*** SELECTED PASSAGE Section Begins ***

Vigeland Sculpture Park, Oslo. detail photo: Roberto Frison via wikipedia

Entering Vigeland’s statuary garden, the visitor is greeted with smooth statues of nude men and women in more-than-intimate contact with naked children. Naturally, an inner alarm warns us not to trust our first instinct; these are not statues of pedophiles. We force ourselves into an attitude of mature appreciation, but as the statues graduate from a naked man holding two children under his arms to more garish and off-putting displays of familial intimacy (two identical twin sisters in a lesbian embrace, a bearded man beating a naked teenager, which I’m told represents a cherished Norwegian ideal of fatherhood) the effect of Vigeland’s passionate misreading of Rodin becomes, for lack of a better word, “icky.”

Vigeland Sculpture Park, detail. photo: Bob Marit, via wikipedia

Vigeland Sculpture Park, detail. photo: Bob Marit, via wikipedia

Though it is too easy to giggle at the wrestlers, contorted with exertion, that statue is the exception that proves the rule: while the former was just a naive representation of athletics, the rest of the statues actually deserve our initial knee-jerk reaction. Especially once we get to the man grinning at us while pinching his own nipples. It is impossible to deny the beauty of the statues, but the smoothness Vigeland was expectorating was not solely his own; the Norwegian government, which sought always to be represented as untroubled, non-violent and as a country without trolls, was no doubt the original source. This Will-to-Smoothness was so desperate in Vigeland’s patrons that he used this park to purge it from himself: it is peopled by things which look smooth but are not smooth. There are other parallels with Ibsen, as we shall see.

Where Rodin studied the dynamic of Man and Woman, Vigeland celebrated a fantasy of family with a daemonic muse of something richer and stranger than naïveté. I’ve called this place “The Inappropriate Garden” and have wanted to visit it for years, picturing whole families staring at the statues in puzzlement as I have always imagined the French might stare at Beckett plays. But that, of course, is not how it plays out in practice. The smoothness has caused the statues’ message to slip beneath the consciousness of the observer. They are not transfixed by disquiet, they’re laughing and taking pictures. And they are touching each and every slab of granite.

Vigeland Sculpture Park, detail. via visitoslo.com

Vigeland Sculpture Park, detail. via visitoslo.com

And it’s natural to want to touch them. They were made to be touched. They possess an appealing texture which owes, really, to the way in which this national commission was completed. Time being a factor, the actual stone-carving was transferred to professional artisans, and, for this reason, and to preserve the granite’s natural sense of volume, simple designs were the most practical. Perhaps this always accompanies expectoration in the arts –a conspicuous practicality that covers for operations of the artist’s unconscious. The utopia imagined here is all about the tactile possibilities within “the family” and the Vigeland – who was famous also for the creation of Hellscapes, and who made money by depicting battles of men against lizards and serpents – is not trying to disguise the tormented machinery therein. He is retching it forth, and the smoothness here does for sculpture what Ibsen did for drama. It’s a cousin of irony: You’re saying these people are smooth?

More boldly, Vigeland is to Rodin what Ibsen is to Strindberg: a version so well-oiled that the machinery of torment, which screeches elsewhere, is silent. To shake Hedda Gabler’s hand is to feel the perfectly warm touch of a human woman. We do not leap back from her as we do from a Strindberg grotesque. Nor do we flee, or even feel, really, the sights and shapes of human heaviness at work in Vigeland’s park. Instead we are left with finely crafted forms, pinching themselves beneath their smooth polish of stone.

*** SELECTED PASSAGE Section Ends ***

#### [PROBLEM]
Return the part of the Vigeland Sculpture Park essay starting with "Though it is" and going on through "we shall see.". Rely only on the Vigeland Sculpture Park essay.

*** ENTRIES SHOWN Section Begins ***

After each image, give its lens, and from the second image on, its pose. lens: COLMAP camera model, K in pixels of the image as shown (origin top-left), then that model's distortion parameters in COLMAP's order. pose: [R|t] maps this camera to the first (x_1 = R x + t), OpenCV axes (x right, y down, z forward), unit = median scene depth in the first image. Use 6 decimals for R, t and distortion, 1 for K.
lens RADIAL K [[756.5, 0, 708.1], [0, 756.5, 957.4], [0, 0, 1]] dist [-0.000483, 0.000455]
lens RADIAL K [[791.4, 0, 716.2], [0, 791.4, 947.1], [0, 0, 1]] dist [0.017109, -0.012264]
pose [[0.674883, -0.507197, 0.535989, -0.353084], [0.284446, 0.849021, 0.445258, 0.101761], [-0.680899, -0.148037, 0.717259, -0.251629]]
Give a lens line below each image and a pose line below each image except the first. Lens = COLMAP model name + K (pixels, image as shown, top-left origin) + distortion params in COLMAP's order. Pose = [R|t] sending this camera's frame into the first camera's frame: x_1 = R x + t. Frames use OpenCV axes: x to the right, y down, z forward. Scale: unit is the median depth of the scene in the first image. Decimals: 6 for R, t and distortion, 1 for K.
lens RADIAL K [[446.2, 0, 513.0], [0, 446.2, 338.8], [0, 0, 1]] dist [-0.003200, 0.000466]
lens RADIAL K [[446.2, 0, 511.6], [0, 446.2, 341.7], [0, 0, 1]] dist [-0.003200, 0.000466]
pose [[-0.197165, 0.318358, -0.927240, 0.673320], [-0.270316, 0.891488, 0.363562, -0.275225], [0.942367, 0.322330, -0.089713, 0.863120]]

*** ENTRIES SHOWN Section Ends ***

#### [FINISHED EXERCISE]
Though it is too easy to giggle at the wrestlers, contorted with exertion, that statue is the exception that proves the rule: while the former was just a naive representation of athletics, the rest of the statues actually deserve our initial knee-jerk reaction. Especially once we get to the man grinning at us while pinching his own nipples. It is impossible to deny the beauty of the statues, but the smoothness Vigeland was expectorating was not solely his own; the Norwegian government, which sought always to be represented as untroubled, non-violent and as a country without trolls, was no doubt the original source. This Will-to-Smoothness was so desperate in Vigeland’s patrons that he used this park to purge it from himself: it is peopled by things which look smooth but are not smooth. There are other parallels with Ibsen, as we shall see.